Milos Raonic should feel no shame in losing to Djokovic

Caroline Cameron reports from Indian Wells where all hope surrounding Canadian tennis star Milos Raonic was quickly destroyed by Novak Djokovic in the BNP Paribas Open final.

INDIAN WELLS, Calif. — Let’s start with the positive: Milos Raonic is having an incredible year. He’s 14-2, with a Brisbane title to his name, a semifinals appearance at the Australian Open, and a runner-up finish at the BNP Paribas Open in Indian Wells. He’s playing some of the best tennis of his career, but against Novak Djokovic, it doesn’t matter.

Djokovic is the best player in the world right now, and Raonic’s improved game couldn’t beat him, or even hurt him. Raonic’s serve was vulnerable from the start as he quickly found himself down a double-break and the match slipped away from there. Raonic only won 10 per cent of his second service points so the least Djokovic could do was give Raonic some wiggle room, but the world No. 1 made only four unforced errors in the entire match.

After dropping the first set, Raonic left the court with a trainer for a medical timeout. Following the match, he explained that he’s unsure if he re-aggravated the abductor injury that he sustained in his Australian Open semifinals loss to Andy Murray.

“I have to see the medical staff here and discuss … I just hope it has nothing to do with the previous issue I had,” Raonic said. “I don’t think it affected my effort. I thought he [Djokovic] played much better than I did. I struggled again, just like last time [I faced him], to start the match well, and then he’s the best player in the world at this moment and a good step ahead of everybody. He took the most advantage of that.”

Djokovic’s only loss of the year was at the Dubai Duty Free Championships when he retired with an eye infection against Feliciano Lopez.

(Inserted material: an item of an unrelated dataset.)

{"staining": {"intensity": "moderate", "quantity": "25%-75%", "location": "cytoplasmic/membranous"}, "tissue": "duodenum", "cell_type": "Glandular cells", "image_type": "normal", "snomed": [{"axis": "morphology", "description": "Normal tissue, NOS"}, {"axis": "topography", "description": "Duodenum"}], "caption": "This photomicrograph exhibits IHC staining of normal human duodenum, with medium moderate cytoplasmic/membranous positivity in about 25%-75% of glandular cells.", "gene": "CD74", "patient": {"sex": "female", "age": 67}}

Raonic shouldn’t beat himself up over the fact that he lost to Djokovic, but the way he lost, having only won two games, will certainly sting.

“I need to work harder,” Raonic insisted post-match. "I need to execute better. My way that I go about things, I think I’m on the right track. I think it’s about putting the things together, being effective, which today I wasn’t able to do.”

But the only way to be consistent and effective is by being healthy. Raonic is scheduled to leave for the Miami Open on Monday and is unsure if his injury will prevent him from competing.

For Raonic’s sake let’s hope that’s not the case, because three months in, he’s having one of the best seasons on tour; just not better than Djokovic’s.